Similarly, America’s NMD system would be ineffective against major nuclear powers like Russia and China. With hundreds of ICBMs, Moscow already has the capacity to overwhelm any U.S. defensive shield. Beijing may now have only have 20 ICBMs, but it plans to increase that number to 200 if NMD is deployed.

In addition, multiple independent re-entry vehicles could be installed on such missiles, thus multiplying the number of warheads by a factor of between 10 and 12. These would deploy separately, mixed with decoys, once the missile was past the boost phase and above the atmosphere, with independent targets and independent trajectories, thus complicating re-entry defense way beyond anything currently conceivable. Equally, hundreds of biochemical bomblets could be deployed — for which there is no NMD defense.

If NMD can neither defend against rogue states nor major nuclear powers, then the U.S. administration is either spendthrift, technology obsessed and mad or we are answering the wrong question.

When we look at current thinking on how NMD technology will be deployed, the real purpose becomes clearer. The emphasis is now on boost-phase technologies that will target missiles just after launch, well before they launch their multiple warheads or biochemical bomblets.
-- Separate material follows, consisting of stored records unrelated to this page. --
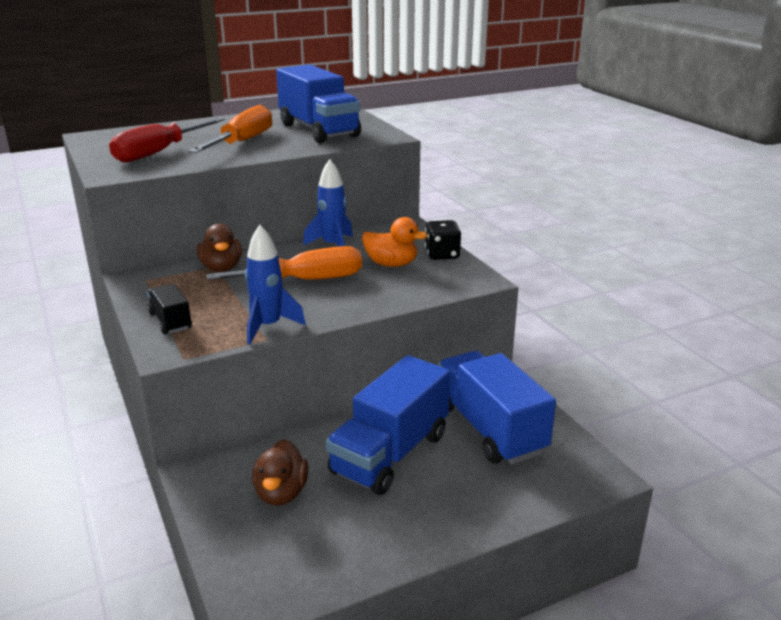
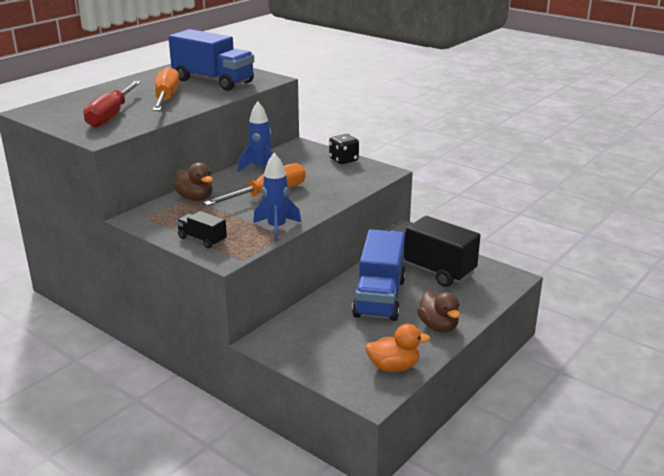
camera: 25 degrees left, 0 degrees up
(281, 493) = (331, 337): brown duck -> brown duck (438, 326)
(391, 264) = (316, 172): orange duck -> orange duck (393, 367)
(489, 429) = (427, 269): blue truck -> black truck

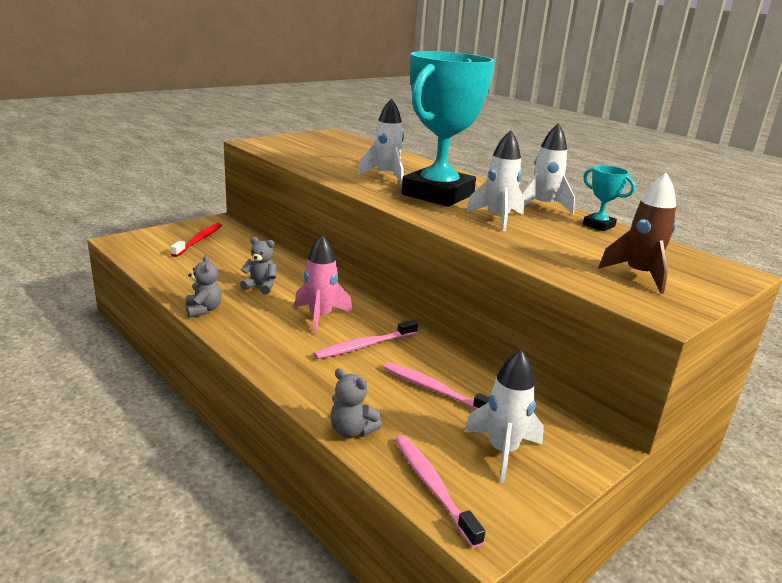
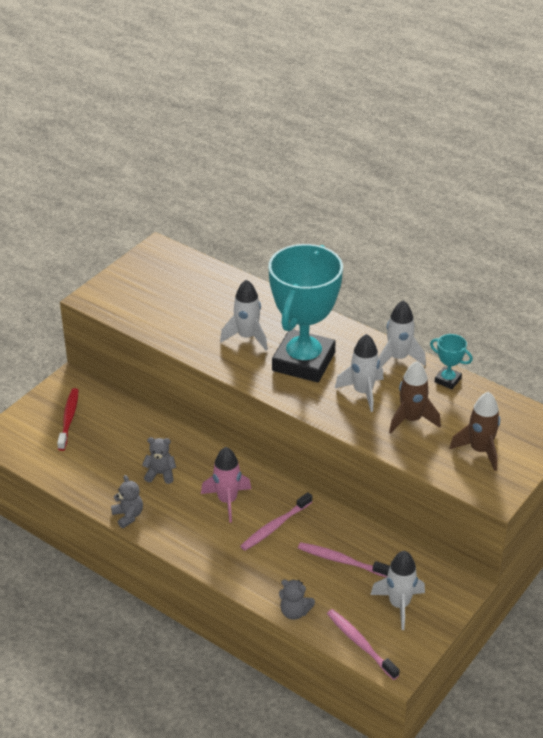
camera: 10 degrees left, 15 degrees up
(551, 242) = (411, 420): none -> brown rocket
The problem is that there are only minutes in which to make the right call and act. Thus if this system had existed in August 1998, the trigger-happy Pentagon would have had four or five minutes at most to decide whether the North Korean launch of a Taepodong 2 missile was a preemptive strike against the U.S. or merely a satellite launch. In fact, it was a North Korean satellite, and taking it out would have precipitated the very conflict NMD was meant to prevent.
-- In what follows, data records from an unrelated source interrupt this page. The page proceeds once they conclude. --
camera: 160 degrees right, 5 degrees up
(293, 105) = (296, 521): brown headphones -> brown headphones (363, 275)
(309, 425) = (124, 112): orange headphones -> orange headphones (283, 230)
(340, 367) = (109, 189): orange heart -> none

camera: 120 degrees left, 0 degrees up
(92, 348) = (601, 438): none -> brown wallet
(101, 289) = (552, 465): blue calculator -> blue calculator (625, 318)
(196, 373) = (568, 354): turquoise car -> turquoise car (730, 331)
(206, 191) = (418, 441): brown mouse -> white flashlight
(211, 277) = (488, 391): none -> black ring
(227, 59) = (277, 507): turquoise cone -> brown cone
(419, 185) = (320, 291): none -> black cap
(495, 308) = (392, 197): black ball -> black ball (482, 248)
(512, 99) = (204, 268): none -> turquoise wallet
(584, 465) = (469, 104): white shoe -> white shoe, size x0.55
Equally, it changes the very nature of NMD from an umbrella over the U.S. to a cage around its enemies. Any land-based missile system designed to strike during boost phase would have to be deployed within 1,000 km of the launch site, thus making the application of such a system difficult against continental powers China and Russia. And even if tightly surrounded, these countries would have areas in their interiors that would be immune from threat.
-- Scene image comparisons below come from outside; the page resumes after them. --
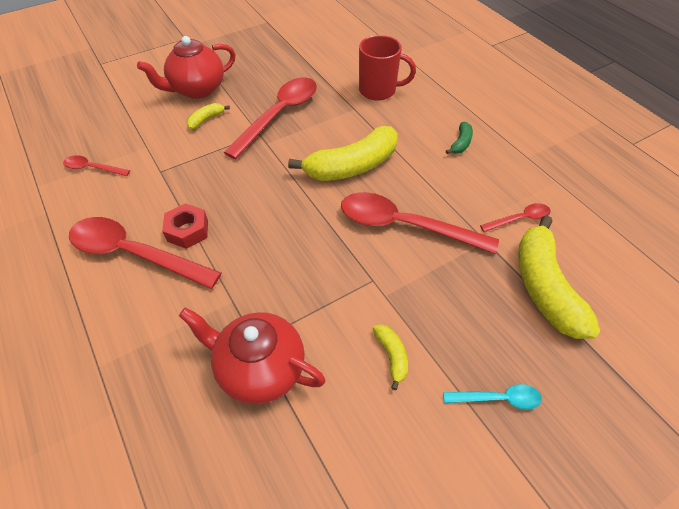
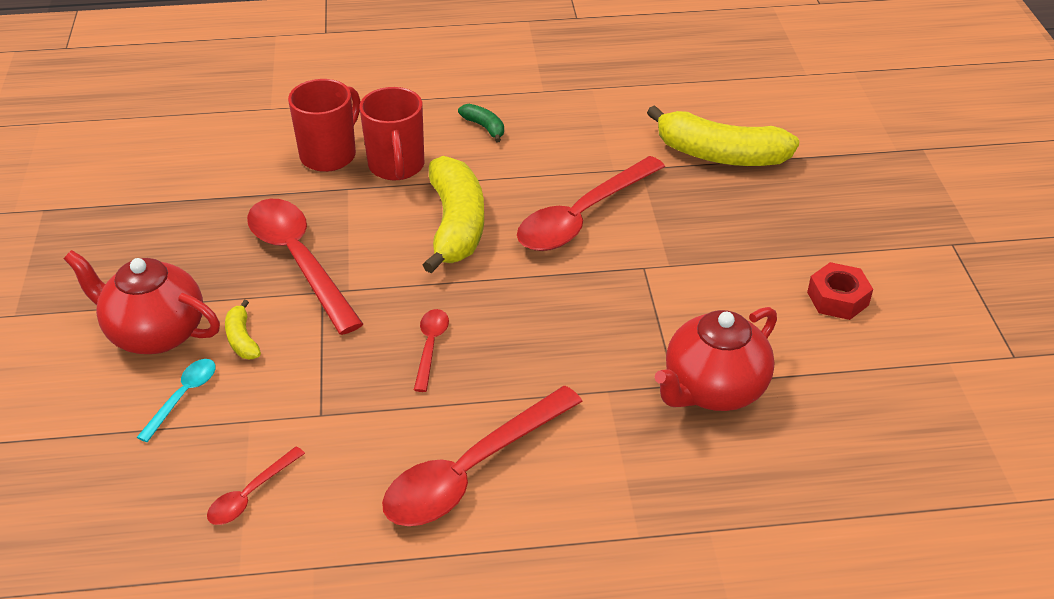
camera: 65 degrees left, 10 degrees down
(187, 231) = (464, 407): red nut -> red nut (837, 298)
(197, 89) = (155, 333): red teapot -> red teapot turned 120 degrees clockwise
(389, 120) = (396, 167): none -> red mug
(391, 356) = (745, 285): yellow banana -> none
(498, 399) = (823, 234): turquoise spoon -> turquoise spoon (183, 396)
(519, 219) = (627, 134): red spoon -> red spoon (430, 347)

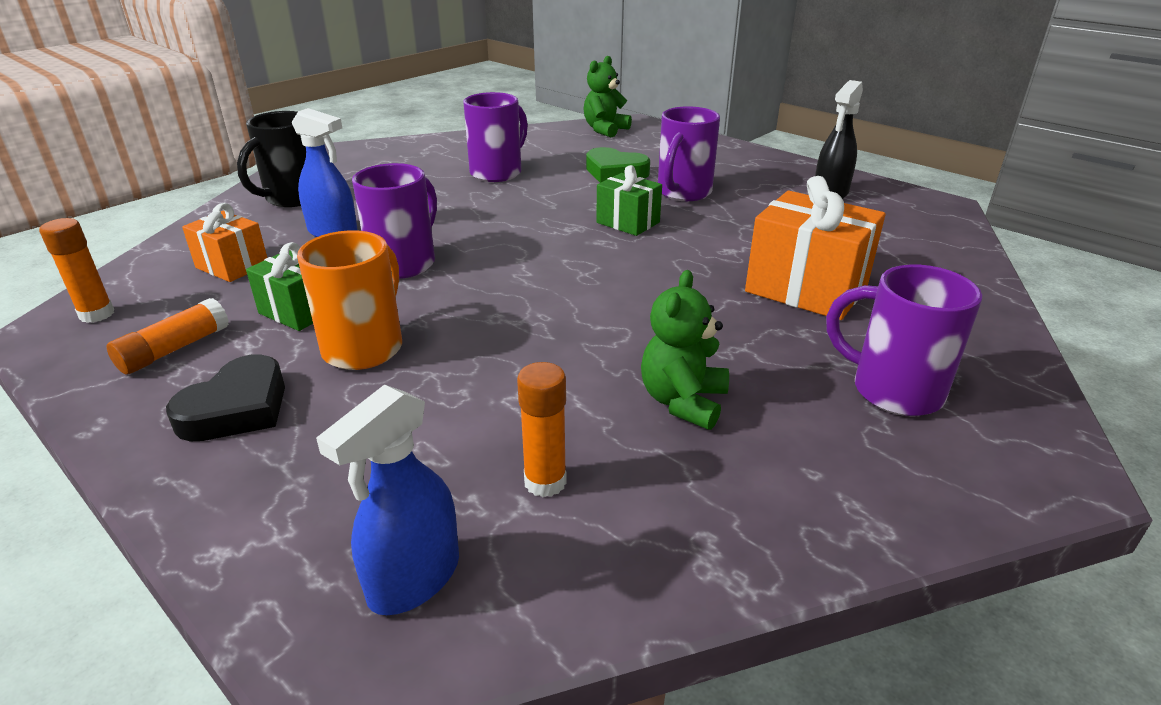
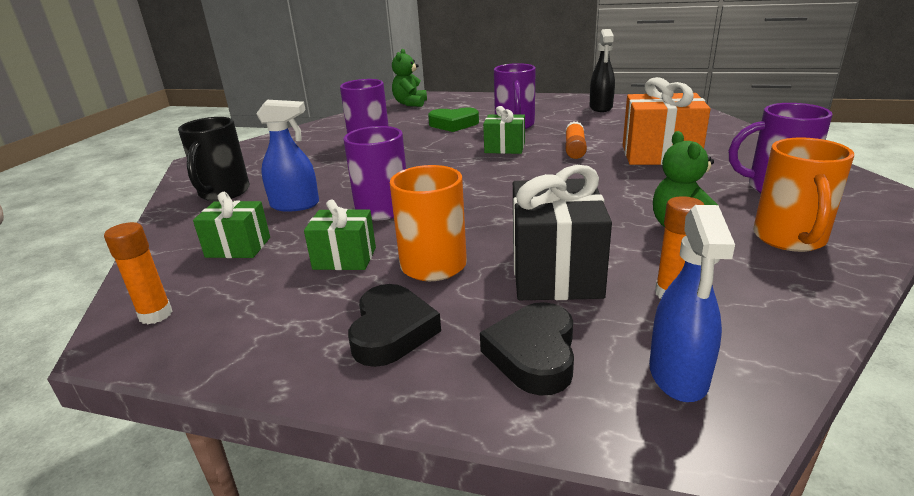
camera: 25 degrees left, 5 degrees down
(174, 349) = (273, 314): orange glue stick -> orange glue stick (574, 149)
(232, 266) = (238, 247): orange gift -> green gift
(317, 489) = (533, 354): none -> black heart
(463, 404) = (555, 272): none -> black gift
(796, 471) = (789, 239): none -> orange mug

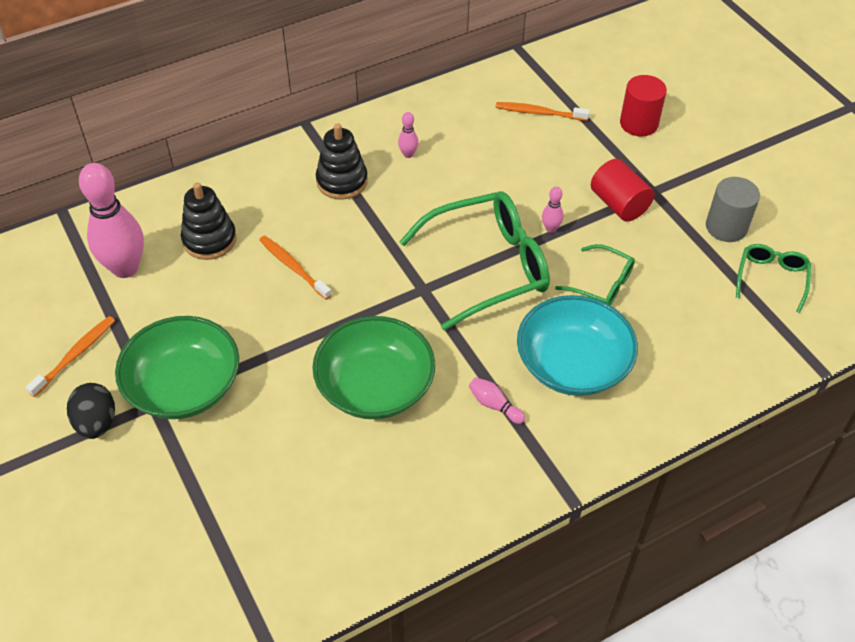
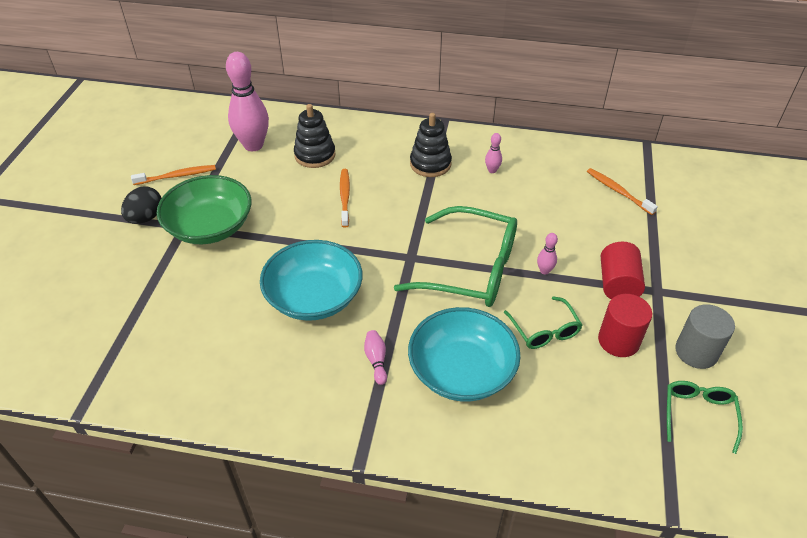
camera: 40 degrees right, 5 degrees down
(375, 386) = (314, 297): green bowl -> turquoise bowl
(639, 123) = (695, 238): red cylinder -> red cylinder (618, 341)
(771, 278) = (698, 414): green glasses -> green glasses turned 45 degrees counterclockwise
In other cases, the U.S. would be forced to signal hostile intent in advance by deploying sea-based systems around the intended target or by constructing land-based launch sites in countries neighboring the target.

This, however, would create a final window of opportunity for the target countries to take action before it was too late. They might well be tempted to do so because it is clear that NMD is part of a larger package of measures intended to allow the U.S. to engage in a preemptive conventional strike against states that may have nuclear weapons and an ICBM capacity that they might use to retaliate against a U.S. attack.

In the current climate, the obvious target of choice would be North Korea. Anyone who believes Pyongyang would meekly stand still while the net tightens, waiting for a formal opening of hostilities, must live on a different planet. A paranoid regime, Pyongyang would strike before the noose tightens. The same would be true of other potential victims.

NMD is no defense. Its deployment will turn a less than plausible threat into a real one, turn possibility into probability, and leave countries facing this heightened threat with a host of questionable technologies.

With the abrogation of the Antiballistic Missile Treaty, NMD will spur an arms race with China and threaten a tit-for-tat response from Japan — whose increasing nationalist right will use it as an excuse to abandon the U.S.-imposed Peace Constitution — with the concomitant heightened risks of a new nuclear standoff in East Asia.

At the same time it virtually forces rogue states, for whom survival is the sole priority, to behave badly. NMD harms security more than it helps.